Perception-based Image Denoising via Generative Compression
Nam Nguyen, Thinh Nguyen, Bella Bose
TL;DR
This work reframes image denoising as a perception-constrained lossy compression problem, linking restoration quality to a rate-distortion-perception (RDP) trade-off and establishing a non-asymptotic theory for compression-based maximum-likelihood denoising under AWGN. It introduces two complementary instantiations: CGanDeCompress, a conditional WGAN-based compression denoiser that explicitly tunes the RDP trade-off with LPIPS-driven perceptual loss, and DiffDeCompress, a conditional diffusion-based reconstruction that leverages compressed latents to guide iterative, texture-rich restoration. Theoretical results provide upper bounds on reconstruction error and decoding error probability in terms of rate, distortion, and perceptual constraints.
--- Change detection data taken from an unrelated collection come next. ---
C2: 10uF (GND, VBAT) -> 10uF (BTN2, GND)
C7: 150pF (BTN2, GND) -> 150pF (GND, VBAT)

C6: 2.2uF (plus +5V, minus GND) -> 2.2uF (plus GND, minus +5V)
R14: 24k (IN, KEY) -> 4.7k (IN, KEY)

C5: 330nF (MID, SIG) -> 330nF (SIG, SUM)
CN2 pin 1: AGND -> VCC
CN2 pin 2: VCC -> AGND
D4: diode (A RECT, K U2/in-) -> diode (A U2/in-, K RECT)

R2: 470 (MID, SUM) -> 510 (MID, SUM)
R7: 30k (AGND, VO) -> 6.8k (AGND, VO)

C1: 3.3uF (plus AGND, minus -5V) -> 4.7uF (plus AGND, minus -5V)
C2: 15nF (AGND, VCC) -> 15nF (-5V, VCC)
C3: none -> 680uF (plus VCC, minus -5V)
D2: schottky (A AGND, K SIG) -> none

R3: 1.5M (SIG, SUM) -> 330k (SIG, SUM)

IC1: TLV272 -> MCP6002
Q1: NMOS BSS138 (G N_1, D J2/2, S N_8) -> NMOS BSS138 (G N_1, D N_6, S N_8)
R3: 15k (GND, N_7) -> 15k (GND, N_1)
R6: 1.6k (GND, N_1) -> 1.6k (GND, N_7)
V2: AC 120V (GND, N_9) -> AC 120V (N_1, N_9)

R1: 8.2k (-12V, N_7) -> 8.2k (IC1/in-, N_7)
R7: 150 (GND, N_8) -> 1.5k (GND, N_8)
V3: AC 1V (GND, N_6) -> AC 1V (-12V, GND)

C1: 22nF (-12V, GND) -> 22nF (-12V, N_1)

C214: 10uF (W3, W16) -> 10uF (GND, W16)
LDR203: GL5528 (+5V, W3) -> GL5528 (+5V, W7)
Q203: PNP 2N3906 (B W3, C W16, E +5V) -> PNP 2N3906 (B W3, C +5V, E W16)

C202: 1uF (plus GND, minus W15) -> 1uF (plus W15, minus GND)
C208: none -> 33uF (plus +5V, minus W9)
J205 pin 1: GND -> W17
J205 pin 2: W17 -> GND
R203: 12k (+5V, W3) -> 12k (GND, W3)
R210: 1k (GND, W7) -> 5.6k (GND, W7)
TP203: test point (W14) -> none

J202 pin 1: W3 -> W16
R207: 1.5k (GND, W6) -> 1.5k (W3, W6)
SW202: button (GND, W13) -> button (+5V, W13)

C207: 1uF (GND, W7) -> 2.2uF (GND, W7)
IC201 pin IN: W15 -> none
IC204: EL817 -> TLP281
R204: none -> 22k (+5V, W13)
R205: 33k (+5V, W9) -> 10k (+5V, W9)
Empirical results on natural images with synthetic Gaussian noise and real-world noisy data (fluorescence microscopy and SIDD) show consistent perceptual gains (lower LPIPS, FID, and PI) while maintaining competitive distortion metrics, demonstrating robustness to distribution shift and domain differences.
Abstract
Image denoising aims to remove noise while preserving structural details and perceptual realism, yet distortion-driven methods often produce over-smoothed reconstructions, especially under strong noise and distribution shift. This paper proposes a generative compression framework for perception-based denoising, where restoration is achieved by reconstructing from entropy-coded latent representations that enforce low-complexity structure, while generative decoders recover realistic textures via perceptual measures such as learned perceptual image patch similarity (LPIPS) loss and Wasserstein distance. Two complementary instantiations are introduced: (i) a conditional Wasserstein GAN (WGAN)-based compression denoiser that explicitly controls the rate-distortion-perception (RDP) trade-off, and (ii) a conditional diffusion-based reconstruction strategy that performs iterative denoising guided by compressed latents. We further establish non-asymptotic guarantees for the compression-based maximum-likelihood denoiser under additive Gaussian noise, including bounds on reconstruction error and decoding error probability. Experiments on synthetic and real-noise benchmarks demonstrate consistent perceptual improvements while maintaining competitive distortion performance.